Washington, D.C. 20549




Report of Foreign Private Issuer

Pursuant to Rule 13a-16 or 15d-16

UNDER the Securities Exchange Act of 1934


For the month of August 2022


Commission File Number: 001-39766




(Translation of registrant's name into English)


Suite 1010, 1075 West Georgia Street
Vancouver, British Columbia,

V6E 3C9, Canada

(Address of principal executive offices)


Indicate by check mark whether the registrant files or will file annual reports under cover Form 20-F or Form 40-F.


Form 20-F                ¨                 Form 40-F         x


Indicate by check mark if the registrant is submitting the Form 6-K in paper as permitted by Regulation S-T Rule 101(b)(1): ¨


Indicate by check mark if the registrant is submitting the Form 6-K in paper as permitted by Regulation S-T Rule 101(b)(7): ¨








Pursuant to the requirements of the Securities Exchange Act of 1934, the registrant has duly caused this report to be signed on its behalf by the undersigned, thereunto duly authorized.


Date:  August 12, 2022 /s/ Etienne Morin
  Name: Etienne Morin        
  Title: Chief Financial Officer






Exhibit   Description of Exhibit
99.1   Material Change Report dated August 12, 2022



Exhibit 99.1


FORM 51-102F3



Item 1.Name and Address


Orla Mining Ltd. (the “Company” or “Orla”)

1010-1075 W. Georgia St.

Vancouver, BC

V6E 369


Item 2.Date of Material Change


August 12, 2022


Item 3.News Release


A news release announcing the material change was issued by the Company on August 12, 2022 and disseminated through CNW. A copy of the news release was subsequently filed on the SEDAR and EDGAR profile of the Company.


Item 4.Summary of Material Change


On August 12, 2022, the Company completed the previously announced acquisition of Gold Standard Ventures Corp. (“Gold Standard”) by way of a court-approved plan of arrangement (the “Transaction”).

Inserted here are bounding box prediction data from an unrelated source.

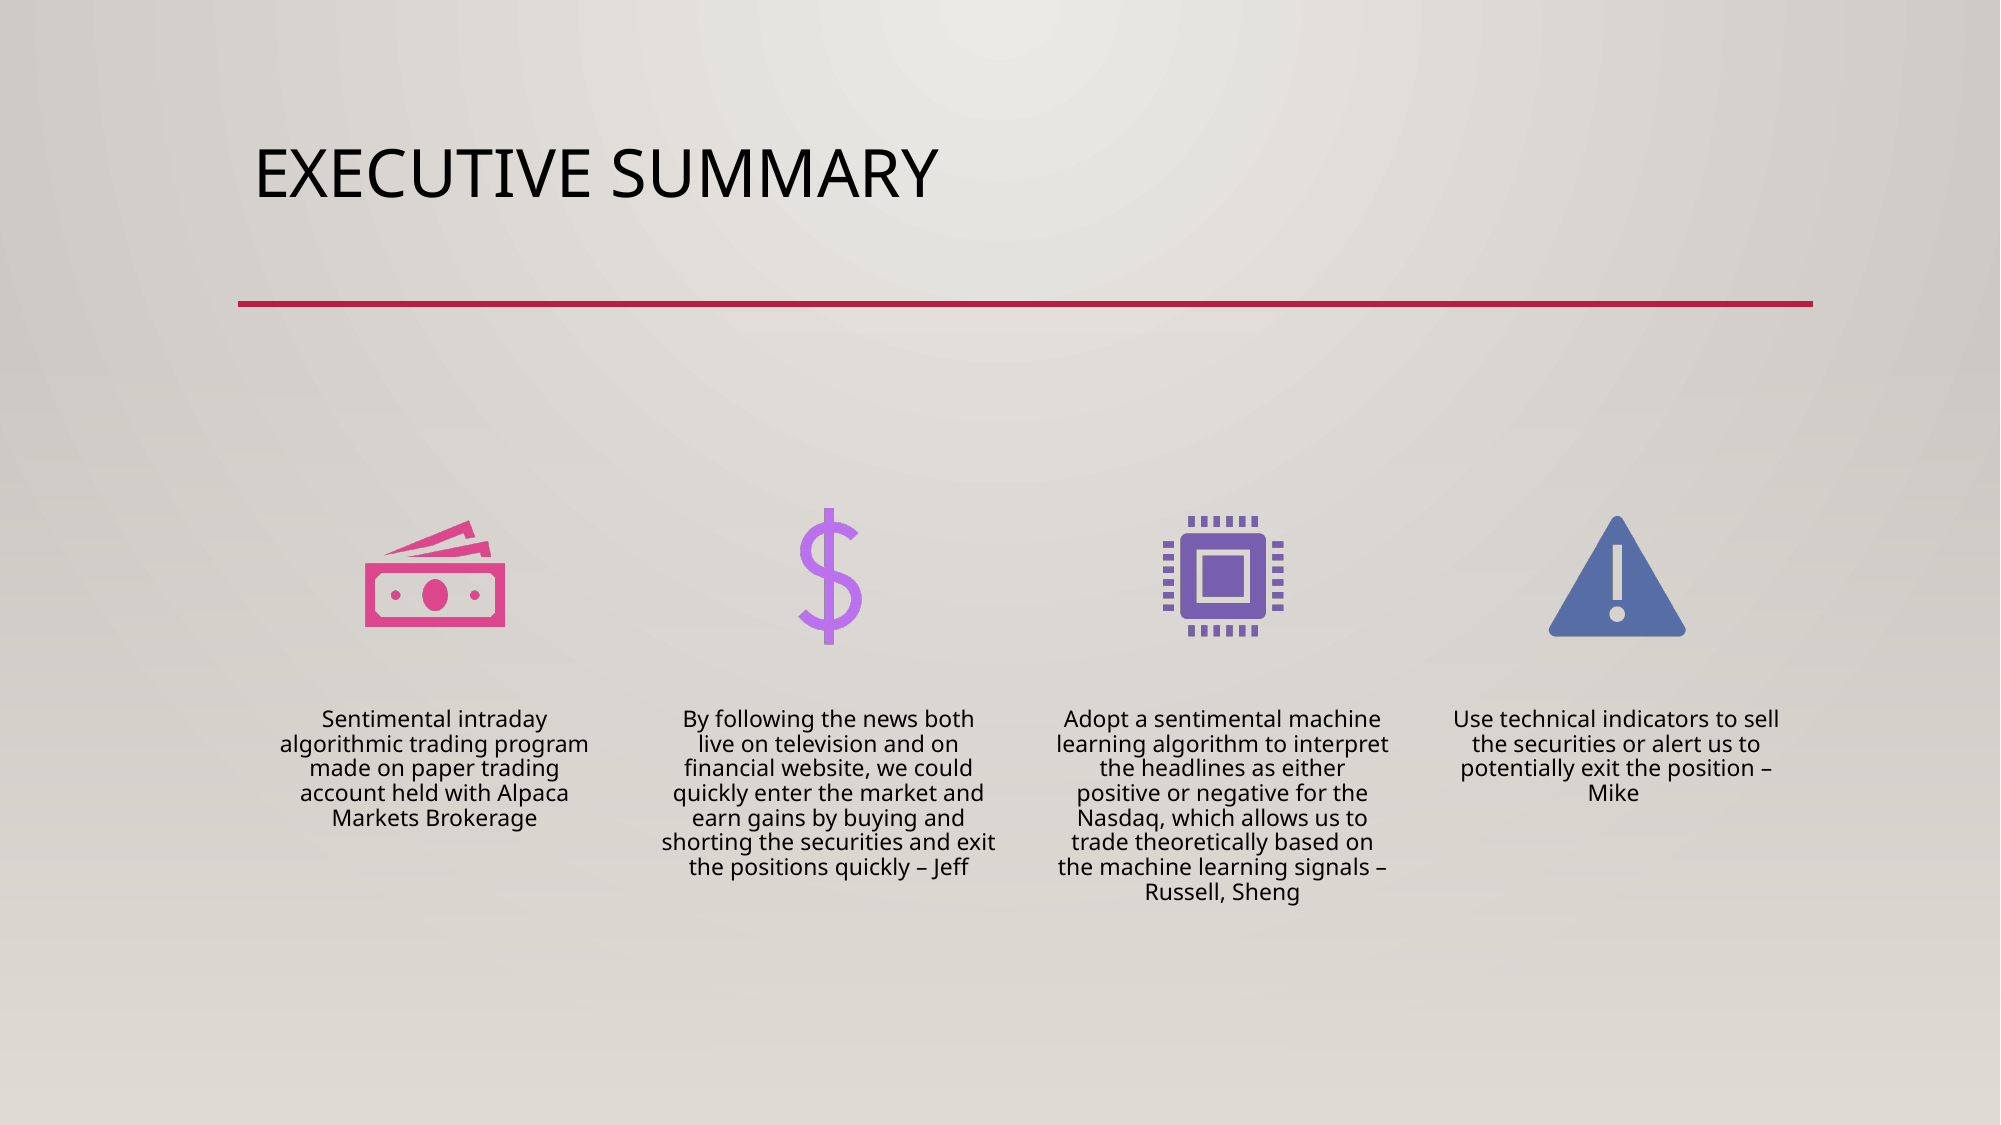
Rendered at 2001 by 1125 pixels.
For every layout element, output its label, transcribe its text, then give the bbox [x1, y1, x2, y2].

text_box [0, 330, 2000, 1125]
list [237, 382, 1814, 994]
text_box [0, 0, 2000, 330]
title Executive summary [238, 131, 1814, 303]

Item 5.Full Description of Material Change


5.1Full Description of Material Change


On August 12, 2022, the Company completed the Transaction.


Under the terms of the Transaction, former Gold Standard shareholders received, in exchange for each Gold Standard common share (a “Gold Standard Share”) held immediately prior to the effective time of the Transaction, 0.1193 of a common share of Orla and C$0.0001. As a result of the completion of the Transaction, Orla acquired all of the issued and outstanding Gold Standard Shares and Gold Standard became a wholly-owned subsidiary of Orla.


The Gold Standard Shares will be delisted from the Toronto Stock Exchange (the “TSX”) and from the NYSE American. An application has been made for Gold Standard to cease to be a reporting issuer in all of the provinces and territories of Canada. An application will also be made for Gold Standard to terminate its reporting obligations in the United States.


5.2Disclosure for Restructuring Transaction


Not applicable.


Item 6.Reliance on Subsection 7.1(2) of National Instrument 51-102


Not applicable.


Item 7.Omitted Information


Not applicable.




Item 8.Executive Officer


Contact:Etienne Morin, Chief Financial Officer
Telephone:(604) 564-1852


Item 9.Date of Report


August 12, 2022


Forward-Looking Statements


This material change report contains certain “forward-looking information” and “`forward-looking statements” within the meaning of Canadian securities legislation and within the meaning of Section 27A of the United States Securities Act of 1933, as amended, Section 21E of the United States Exchange Act of 1934, as amended, the United States Private Securities Litigation Reform Act of 1995, or in releases made by the United States Securities and Exchange Commission, all as may be amended from time to time, including, without limitation, statements regarding the delisting of the Gold Standard Shares from the TSX and the NYSE American and the making of an application for Gold Standard to terminate its reporting obligations in the United States. Forward-looking statements are statements that are not historical facts which address events, results, outcomes or developments that the Company expects to occur. Forward-looking statements are based on the beliefs, estimates and opinions of the Company’s management on the date the statements are made and they involve a number of risks and uncertainties. Consequently, there can be no assurances that such statements will prove to be accurate and actual results and future events could differ materially from those anticipated in such statements. Forward-looking statements involve significant known and unknown risks and uncertainties, which could cause actual results to differ materially from those anticipated. These risks include, but are not limited to, those risk factors discussed in the Company's most recently filed management's discussion and analysis, as well as its annual information form dated March 18, 2022, which are available on www.sedar.com and www.sec.gov. Except as required by the securities disclosure laws and regulations applicable to the Company, the Company undertakes no obligation to update these forward-looking statements if management’s beliefs, estimates or opinions, or other factors, should change.